**Given text**
More Proof that Timeshare is on the Upswing

We've heard the good news reports from industry leaders that the timeshare industry is experiencing an upswing. Reports of strong growth and positive comments are coming from all sectors of the industry. If you need more proof, this month’s Fitch Rating Outlook for timeshare should provide it. According to the rating agency, U.S. timeshare ABS delinquencies fell again in the past quarter to their lowest level in eight years. Fitch also reports consistent year-over-year improvement since 2012 with:
  • Delinquencies down for second quarter 2015 – 2.66% down from 2.79% in the first quarter of 2015 and 2.92% in second quarter 2014.
  • Defaults down for second quarter 2015 – 0.57% down from 0.67% in the first quarter 2015 and 0.66% in second quarter 2014.  On an annualized basis, defaults were 6.42% for second quarter 2015, down from 6.51% in the first quarter 2015. This represents three years of quarterly improvement, as well as the lowest level of defaults for timeshare ABS in six years.
Fitch's Rating Outlook for timeshare ABS remains stable due in part to the delivering (to decrease financial leverage) structures found in timeshare transactions and ample credit enhancement levels.

**Work request A**
In the timeshare article, what reasons are given for why Fitch's Rating Outlook for timeshare ABS remains stable?

**Source data**
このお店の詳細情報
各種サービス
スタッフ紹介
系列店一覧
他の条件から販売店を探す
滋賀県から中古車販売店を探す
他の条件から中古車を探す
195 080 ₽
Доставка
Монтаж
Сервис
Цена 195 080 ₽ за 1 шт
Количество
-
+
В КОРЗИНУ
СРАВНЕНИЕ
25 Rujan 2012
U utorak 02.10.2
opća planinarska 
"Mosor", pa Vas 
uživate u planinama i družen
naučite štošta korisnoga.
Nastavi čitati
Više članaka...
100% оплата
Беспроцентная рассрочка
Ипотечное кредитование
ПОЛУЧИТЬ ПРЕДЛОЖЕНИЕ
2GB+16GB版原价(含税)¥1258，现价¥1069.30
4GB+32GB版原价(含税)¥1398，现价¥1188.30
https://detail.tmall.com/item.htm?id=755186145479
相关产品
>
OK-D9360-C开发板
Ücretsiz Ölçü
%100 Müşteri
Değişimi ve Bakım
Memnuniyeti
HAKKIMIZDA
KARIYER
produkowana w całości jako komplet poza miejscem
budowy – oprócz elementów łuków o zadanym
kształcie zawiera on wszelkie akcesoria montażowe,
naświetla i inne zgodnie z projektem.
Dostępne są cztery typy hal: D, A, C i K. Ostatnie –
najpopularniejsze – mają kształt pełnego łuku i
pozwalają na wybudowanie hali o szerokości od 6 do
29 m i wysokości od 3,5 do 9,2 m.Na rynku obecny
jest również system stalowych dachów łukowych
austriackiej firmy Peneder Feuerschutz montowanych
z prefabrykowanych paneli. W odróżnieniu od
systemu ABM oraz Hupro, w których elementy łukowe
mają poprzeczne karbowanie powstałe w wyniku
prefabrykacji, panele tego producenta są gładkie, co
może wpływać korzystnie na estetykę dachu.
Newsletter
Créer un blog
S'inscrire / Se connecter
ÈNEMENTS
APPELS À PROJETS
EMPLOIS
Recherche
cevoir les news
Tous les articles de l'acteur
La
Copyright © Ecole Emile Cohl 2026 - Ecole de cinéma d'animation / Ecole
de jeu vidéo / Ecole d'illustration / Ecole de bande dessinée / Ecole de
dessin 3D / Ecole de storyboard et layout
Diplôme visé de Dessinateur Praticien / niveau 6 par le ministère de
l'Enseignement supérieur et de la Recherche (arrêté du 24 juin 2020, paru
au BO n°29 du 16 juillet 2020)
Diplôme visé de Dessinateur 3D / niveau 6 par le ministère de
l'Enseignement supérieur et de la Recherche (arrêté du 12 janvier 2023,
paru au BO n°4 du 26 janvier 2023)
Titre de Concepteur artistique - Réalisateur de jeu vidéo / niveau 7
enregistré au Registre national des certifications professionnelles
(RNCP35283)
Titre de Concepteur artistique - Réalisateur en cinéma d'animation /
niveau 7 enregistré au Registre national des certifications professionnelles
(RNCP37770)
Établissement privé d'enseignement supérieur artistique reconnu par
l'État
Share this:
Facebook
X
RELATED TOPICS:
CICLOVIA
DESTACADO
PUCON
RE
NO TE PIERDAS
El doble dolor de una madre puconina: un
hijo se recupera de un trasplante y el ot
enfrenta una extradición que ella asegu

**Work request B**
Reproduce the entries from their start through the line containing "Créer un blog", switching "Newsletter" to "Lettre d'information" and leaving everything else unchanged.

**Your solution A**
The outlook stays stable partly because timeshare transactions use delivering structures, which decrease financial leverage, and have ample credit enhancement levels.

**Your solution B**
このお店の詳細情報
各種サービス
スタッフ紹介
系列店一覧
他の条件から販売店を探す
滋賀県から中古車販売店を探す
他の条件から中古車を探す
195 080 ₽
Доставка
Монтаж
Сервис
Цена 195 080 ₽ за 1 шт
Количество
-
+
В КОРЗИНУ
СРАВНЕНИЕ
25 Rujan 2012
U utorak 02.10.2
opća planinarska 
"Mosor", pa Vas 
uživate u planinama i družen
naučite štošta korisnoga.
Nastavi čitati
Više članaka...
100% оплата
Беспроцентная рассрочка
Ипотечное кредитование
ПОЛУЧИТЬ ПРЕДЛОЖЕНИЕ
2GB+16GB版原价(含税)¥1258，现价¥1069.30
4GB+32GB版原价(含税)¥1398，现价¥1188.30
https://detail.tmall.com/item.htm?id=755186145479
相关产品
>
OK-D9360-C开发板
Ücretsiz Ölçü
%100 Müşteri
Değişimi ve Bakım
Memnuniyeti
HAKKIMIZDA
KARIYER
produkowana w całości jako komplet poza miejscem
budowy – oprócz elementów łuków o zadanym
kształcie zawiera on wszelkie akcesoria montażowe,
naświetla i inne zgodnie z projektem.
Dostępne są cztery typy hal: D, A, C i K. Ostatnie –
najpopularniejsze – mają kształt pełnego łuku i
pozwalają na wybudowanie hali o szerokości od 6 do
29 m i wysokości od 3,5 do 9,2 m.Na rynku obecny
jest również system stalowych dachów łukowych
austriackiej firmy Peneder Feuerschutz montowanych
z prefabrykowanych paneli. W odróżnieniu od
systemu ABM oraz Hupro, w których elementy łukowe
mają poprzeczne karbowanie powstałe w wyniku
prefabrykacji, panele tego producenta są gładkie, co
może wpływać korzystnie na estetykę dachu.
Lettre d'information
Créer un blog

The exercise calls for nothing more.